What are the other possible kinds of dissonance reduction that Festinger identifies, by the way?

Joe


----- Original Message ----
From: Bill Bailey <[EMAIL PROTECTED]>
To: Peirce Discussion Forum <peirce-l@lyris.ttu.edu>
Sent: Friday, September 22, 2006 11:34:25 PM
Subject: [peirce-l] Re: What "fundamenal psychological laws" is Peirce referring to?

Joe, I don't understand why you think the order might be reversed.  To resort to authority is essentially to cease thinking and to unquestioningly accept.  There's no cognitive dissonance avoidance necessary.  But if we begin with trying to avoid dissonance, and society forces us to confront it, then authority is one possible resort.   (Leon Festinger's school of research would suggest still other possibilities of dissonance reduction.)
 
Bill Bailey

In "The Fixation of Belief" Peirce says that

"a man may go through life, systematically keeping out of view all that might cause a change n his opinions, and if he only succeeds -- basing his method, as he does, on two fundamental psychologicl laws -- I do not see what can be said against his doing so".   

This is in Part V, where he is explaining the method of tenacity, where he then goes on to say that "the social impulse" will nevertheless somehow cause him, at times, to face up to some contradiction which impels recourse to adopting the second method, which is the method of authority. 
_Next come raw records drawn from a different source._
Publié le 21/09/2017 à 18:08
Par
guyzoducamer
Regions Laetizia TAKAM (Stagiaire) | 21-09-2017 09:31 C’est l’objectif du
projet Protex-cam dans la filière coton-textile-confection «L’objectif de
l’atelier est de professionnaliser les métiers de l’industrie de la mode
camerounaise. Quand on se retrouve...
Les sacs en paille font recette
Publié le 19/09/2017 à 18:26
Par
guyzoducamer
His explanation of this is very unsatisfactory, far too sketchy to be very informative, and I wonder if anyone has run across any place where he says anything that might flesh that out or, regardless of that, whether anyone has any plausible explanation themselves of exactly what accounts for the transition from the first to the second method.   One might wonder, too,whether Peirce might not have the order wrong:  might it not be argued that method #1 should be authority and method #2 tenacity?  I wonder if anyone has ever tried to justify his ordering of the methods in the way he does? I don't recall anyone ever trying to do that, but then I don't trust my memory on this since it has not always been a topic in which I had much interest until fairly recently.  That he has somehow got hold of something right in distinguishing the methods can be argued, I believe, but can the ordering really be argued for as plausible?